Beenkens, con un confiteor che avremmo voluto con tanto piacere veder sottoscritto da telecronisti nazionali nel passato, e che gli rende onore come uomo, non solo uomo di sport, innanzitutto, ha precisato che come unica scusante può addurre a difesa la buona fede. Deo gratias. Anzi, chapeau. Ma, acclarato questo, in un contesto di parole al vento personale in cui la Navratilova censura l’ego sfrenato di Lance, hai visto mai, e il gentile Savoldelli gli attribuisce, con l’input certo del suo modesto sogno bergamasco, il delirio di grandezza di un planetario sogno “amerikano”, francamente fa specie che di doping torni a parlare, in parallelo alla vicenda di Armstrong e sul suo abbrivio, l’olandese Danny Nelissen.
Danny Nelissen, per chi non lo ricordi, è un ex-ciclista olandese, anch’egli oggi intruppato in un network sportivo, manager di Eurosport - ma, a proposito, si fanno i concorsi di merito per essere assunti nelle reti televisive, o vi si arriva solo per “chiaro” merito ? -, che a metà degli anni ’90 fu protagonista di un caso senza eguali. Dopo essere stato infatti professionista, dal ’90 al ’94 nelle celeberrime, per riconosciute virtù etiche, PDM e TVM, Nelissen dovette sospendere l’attività sportiva per un problema cardiaco che non gli consentì più l’idoneità agonistica. Eppure, riqualificatosi dilettante, Danny Nelissen, classe ’70, fu in grado di andare a conquistare nel ’95, a Duitama il titolo mondiale dei “puri»... L’ultimo della storia fra l’altro, dal momento che l’anno successivo l’UCI ne avrebbe sancito la conversione a corsa riservata ai soli under 23. Lo stesso Nelissen, con l’imprimatur della maglia iridata, l’anno dopo riuscì però a passare nuovamente professionista, nella Rabobank di Jan Raas, prima per un biennio, e poi nel ’98 con il Team Home - Jack&Jones, nucleo fondatore della CSC. Prima di essere definitivamente allontanato dal ciclismo praticato, a causa della comparsa di una nuova - o alla recidiva di quella pregressa -, patologia cardiaca.

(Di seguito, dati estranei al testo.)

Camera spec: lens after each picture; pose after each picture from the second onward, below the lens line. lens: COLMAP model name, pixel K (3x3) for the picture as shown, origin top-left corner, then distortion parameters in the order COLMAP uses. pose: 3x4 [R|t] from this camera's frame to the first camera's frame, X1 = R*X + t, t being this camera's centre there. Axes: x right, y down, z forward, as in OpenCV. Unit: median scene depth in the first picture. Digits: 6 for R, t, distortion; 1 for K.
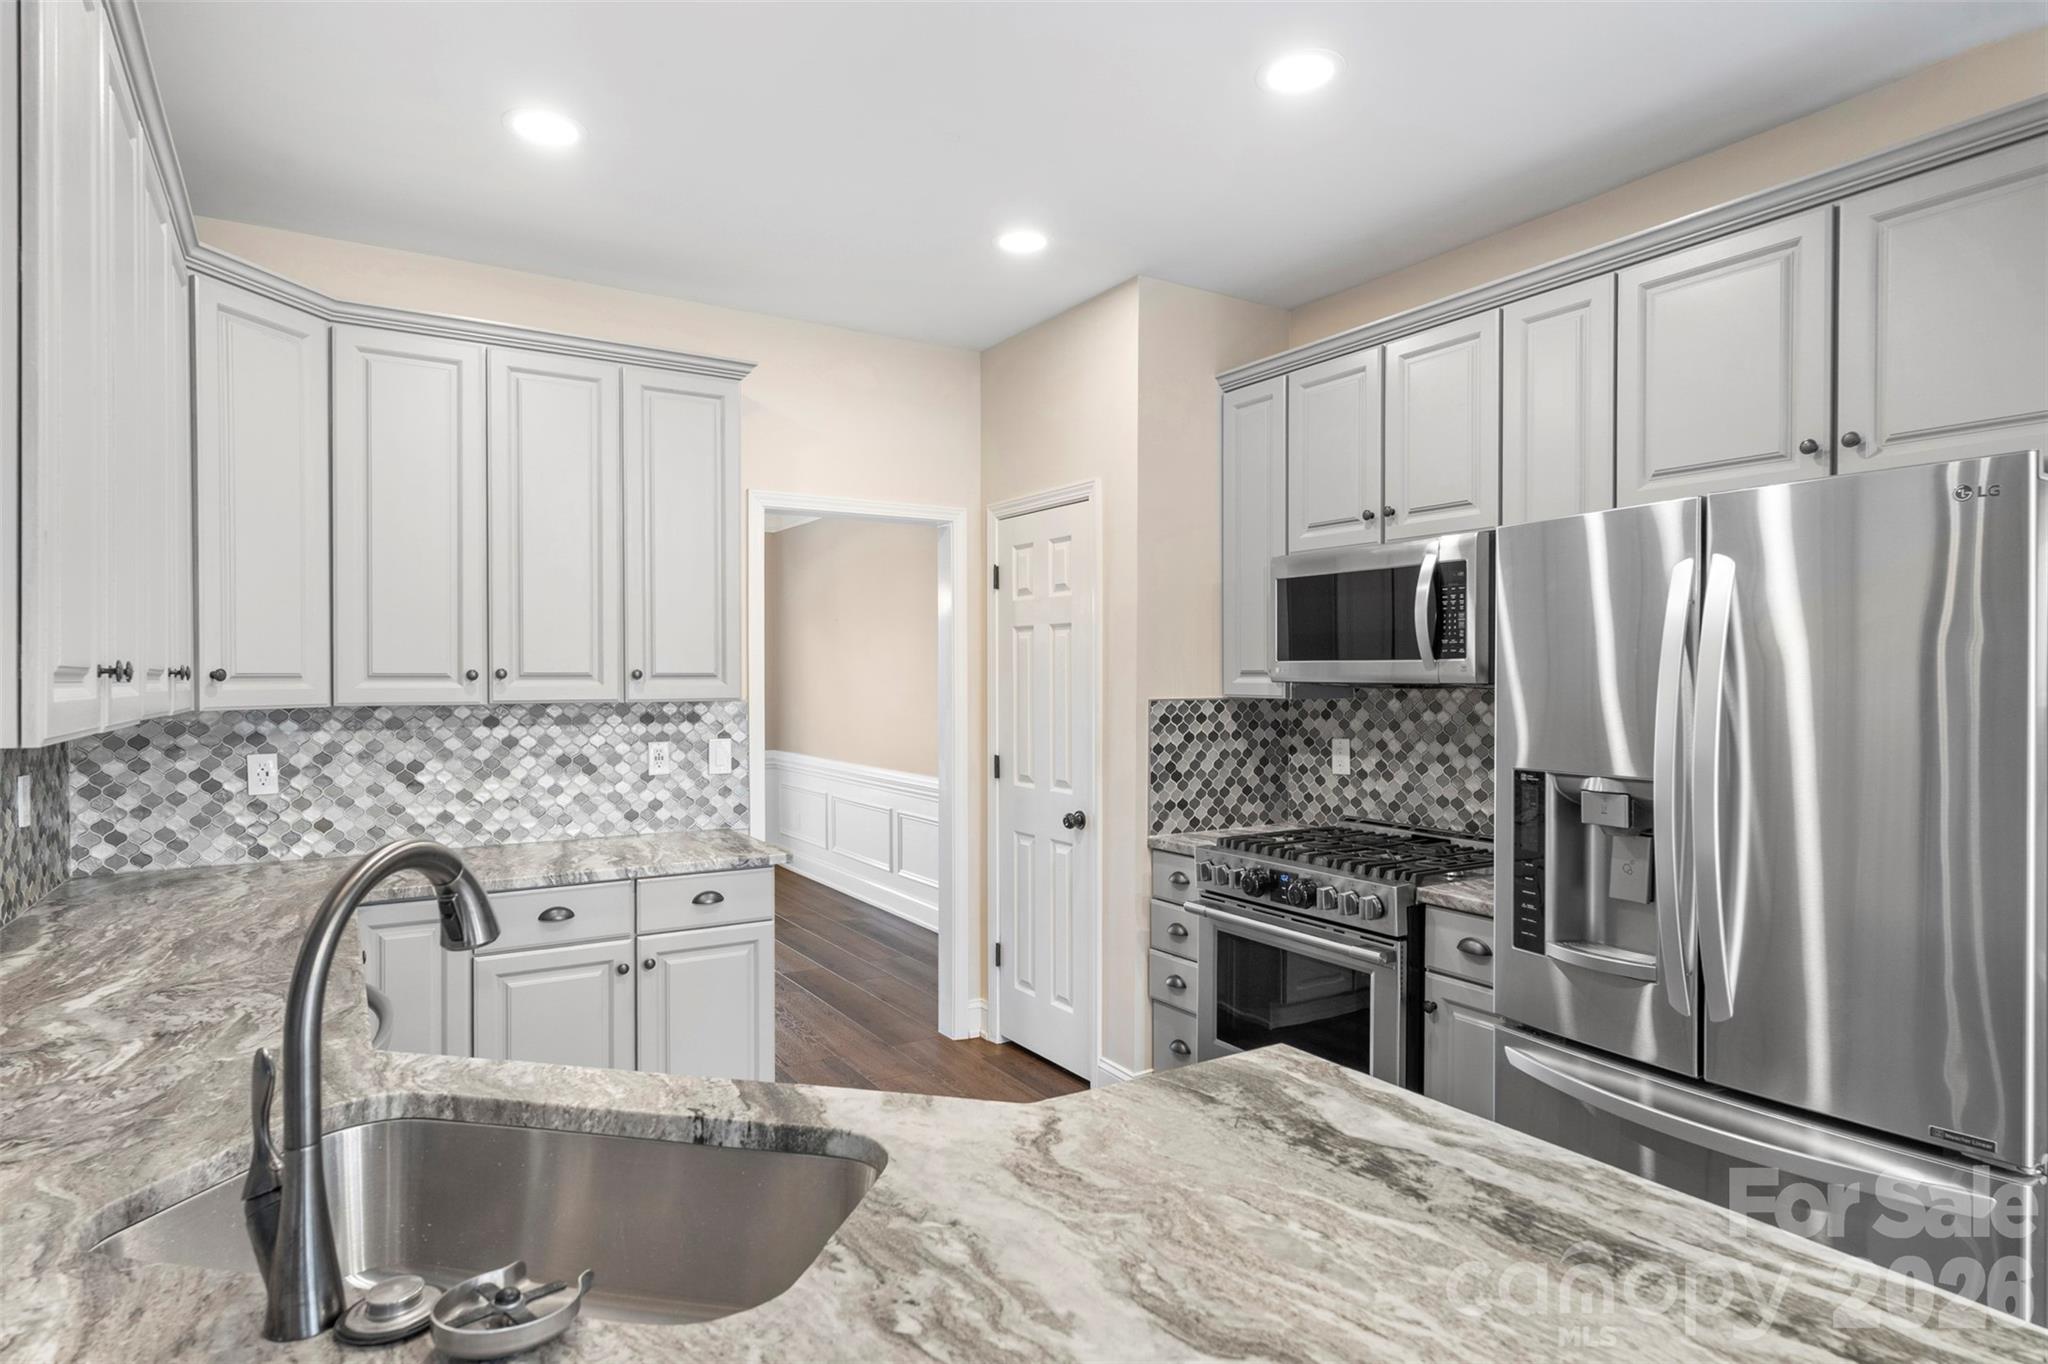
lens RADIAL K [[1114.5, 0, 1007.9], [0, 1114.5, 686.9], [0, 0, 1]] dist [-0.000740, 0.002356]
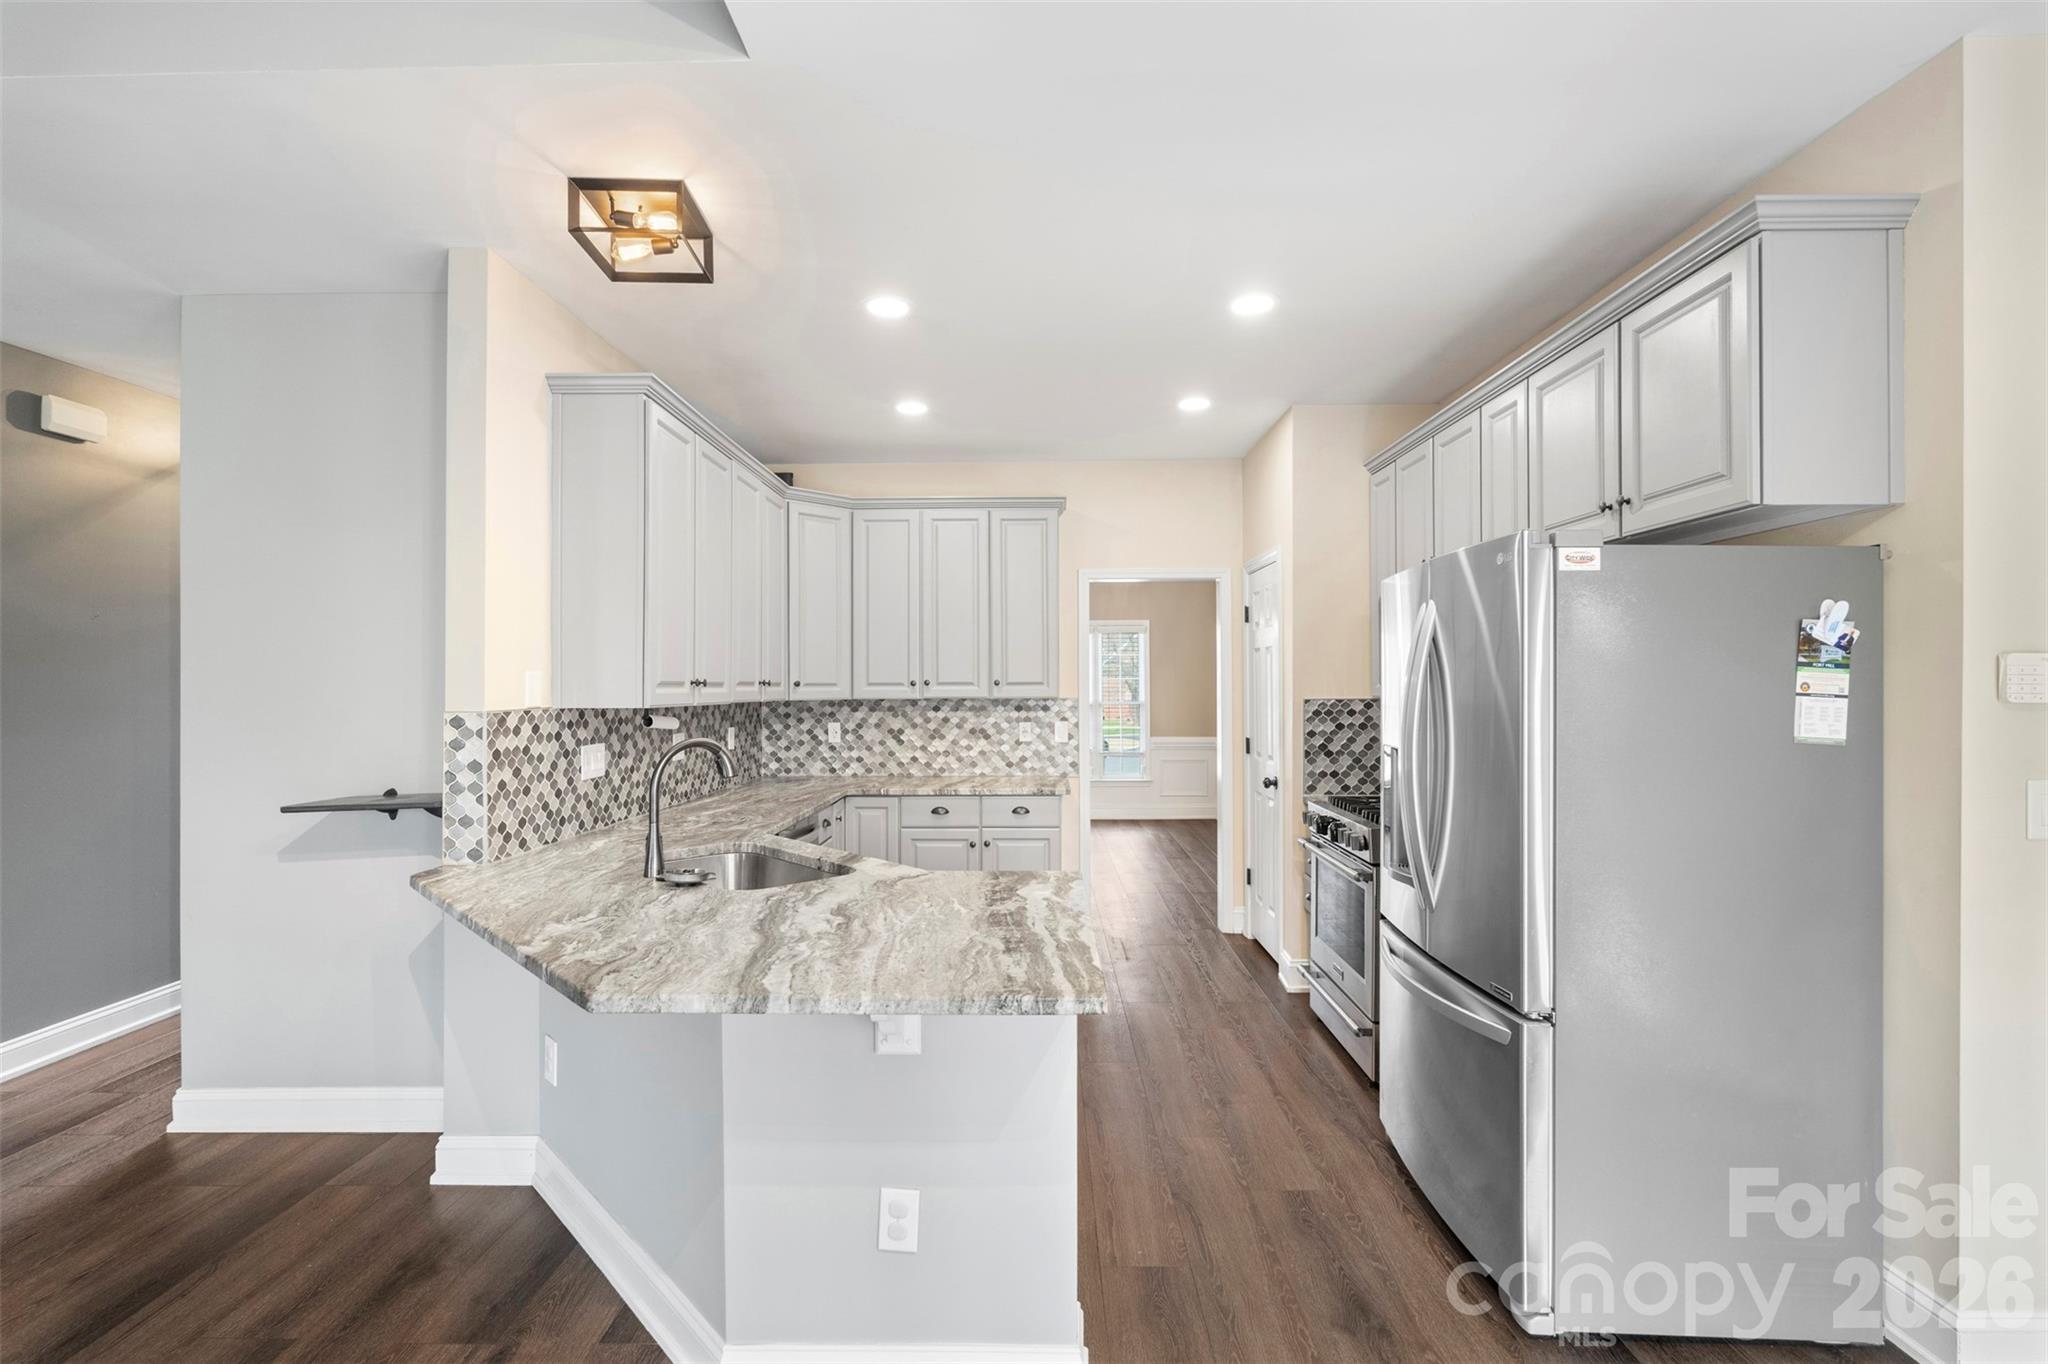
lens RADIAL K [[900.1, 0, 1011.8], [0, 900.1, 682.3], [0, 0, 1]] dist [-0.002785, 0.000109]
pose [[0.834630, -0.003759, -0.550799, 0.460663], [-0.002803, 0.999935, -0.011073, 0.003916], [0.550804, 0.010786, 0.834565, -0.172637]]
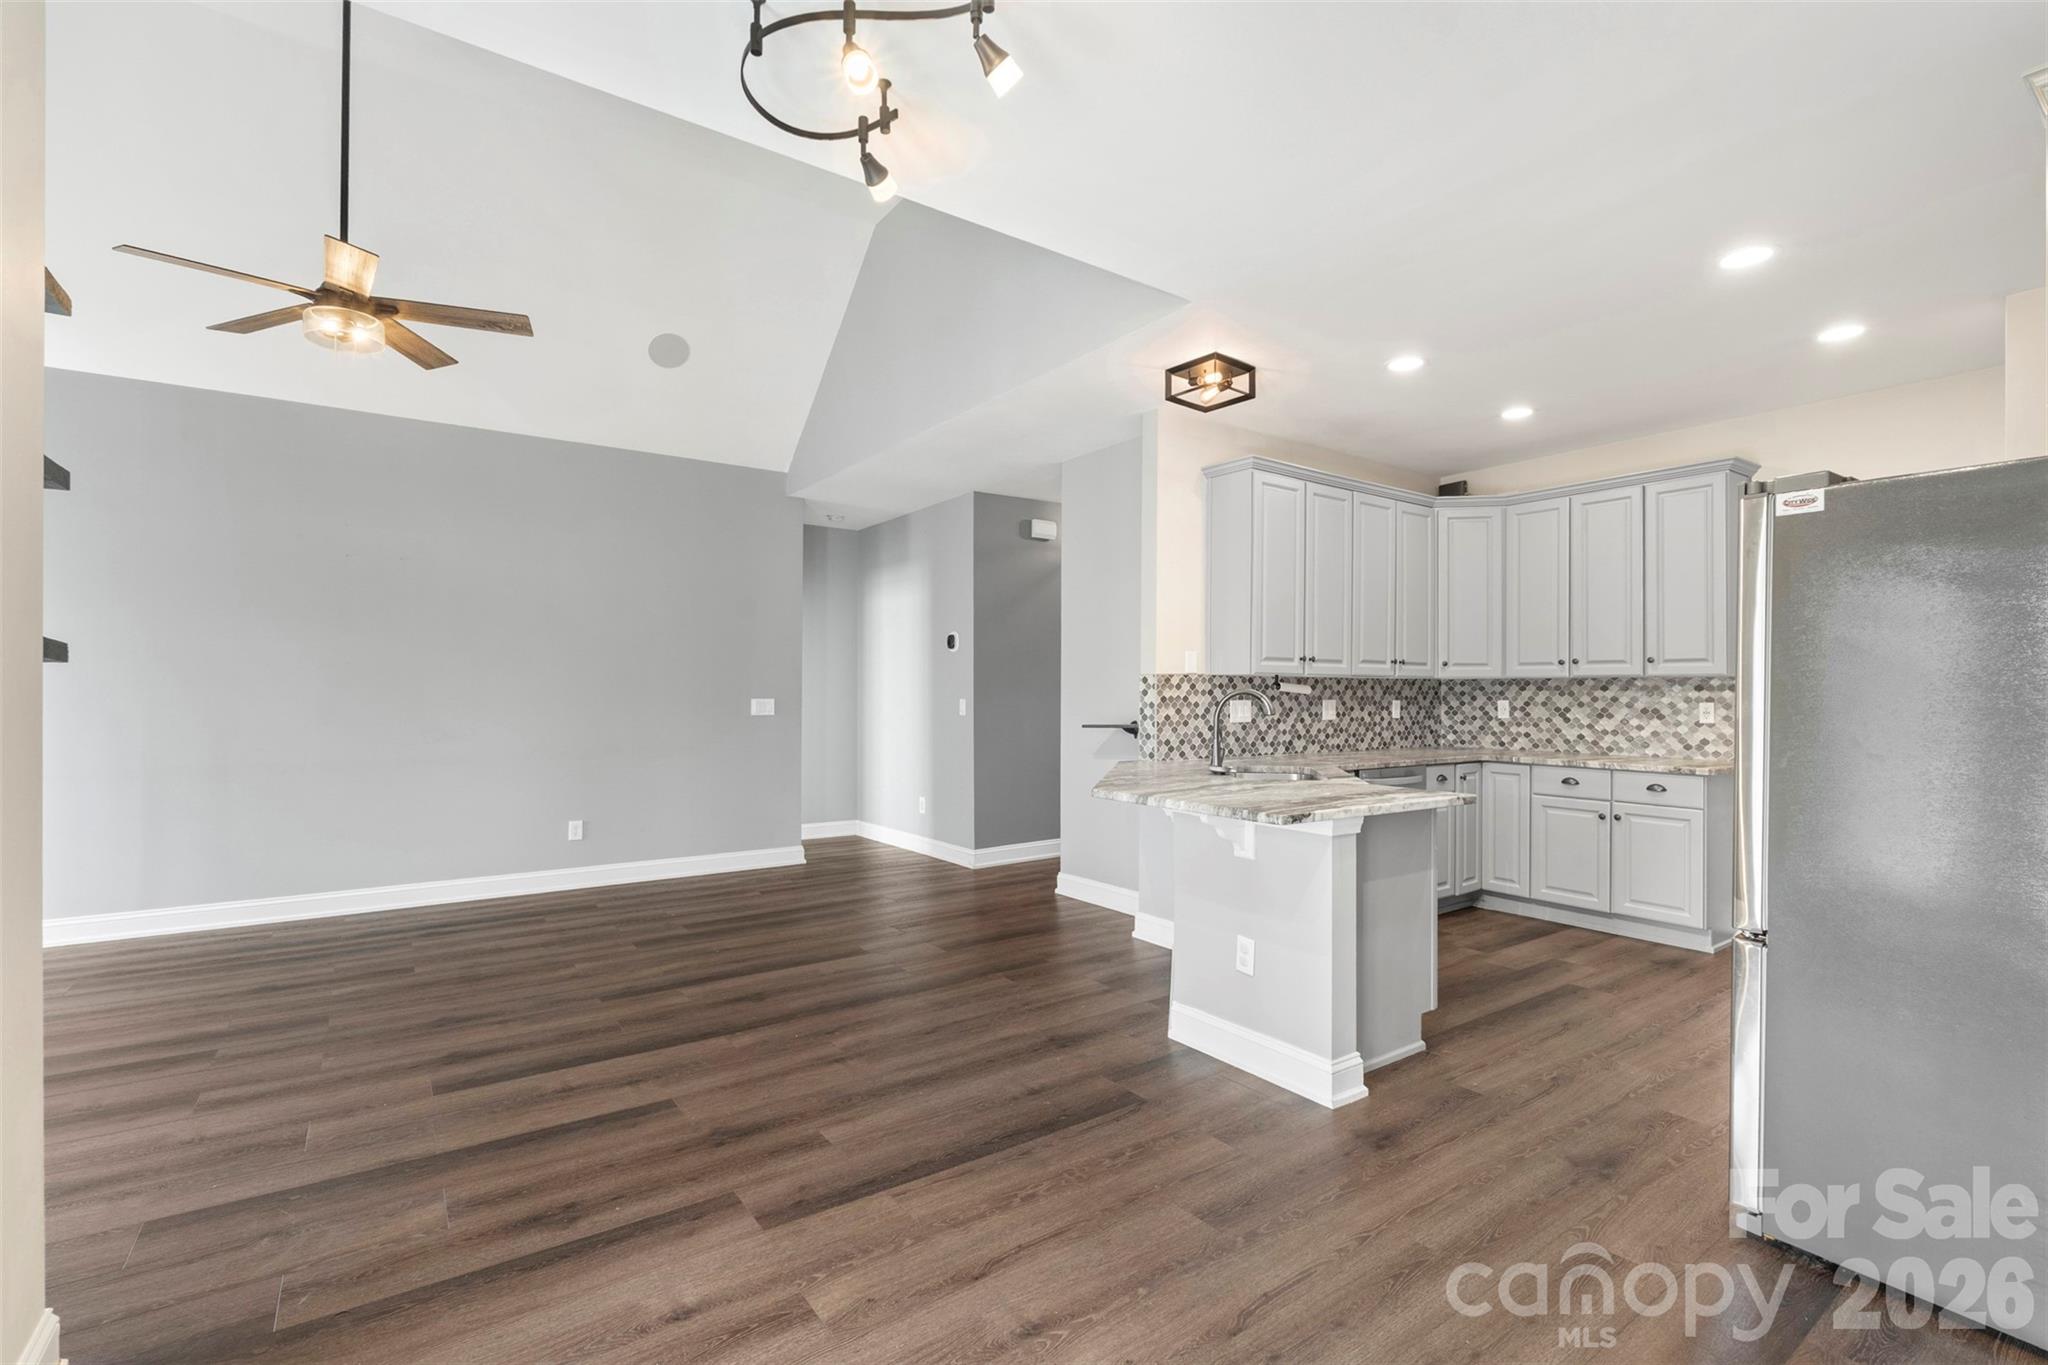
lens RADIAL K [[900.1, 0, 1026.6], [0, 900.1, 680.8], [0, 0, 1]] dist [-0.002785, 0.000109]
pose [[0.051281, -0.008165, -0.998651, 0.990732], [-0.014382, 0.999857, -0.008914, 0.046783], [0.998581, 0.014820, 0.051156, -0.040731]]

Bene, che oggi Nelissen torni a ribadire di aver praticato doping per i modi rituali in uso (a suo dire) nella Rabobank, al suo rientro nel professionismo, lui, con una cardiopatia nella storia clinica che già gli aveva imposto lo stop per motivi di salute, è di una totale, disarmante incoscienza. D’accordo, avranno a disposizione medici sociali di una caratura farmacologica da Cagliostro, si chiamino il Sanders della PDM o il Leinders della Rabobank, ma suvvia un minimo di dignità e di riguardo per se stessi, per i propri cari al limite, se non di prudenza, ci vorrebbe, in questo ciclismo. Ma quanti cuori di scorta pensava di avere Nelissen, sulle cadenze del doping di squadra, a carichi di Epo, sottolineate ?
O forse, chissà, per un colpevole difetto di memoria, non ricordava come fossero tragicamente finiti i suoi connazionali Bas Hordjik, Johannes Draajier e Bert Oosterbosch. Appena qualche anno prima. Ma ci rendiamo conto ? Senza parole, in italiano. Perché in olandese, o in una lingua internazionale che il Ciclista purtroppo continua a non saper leggere, non sappiamo scriverlo.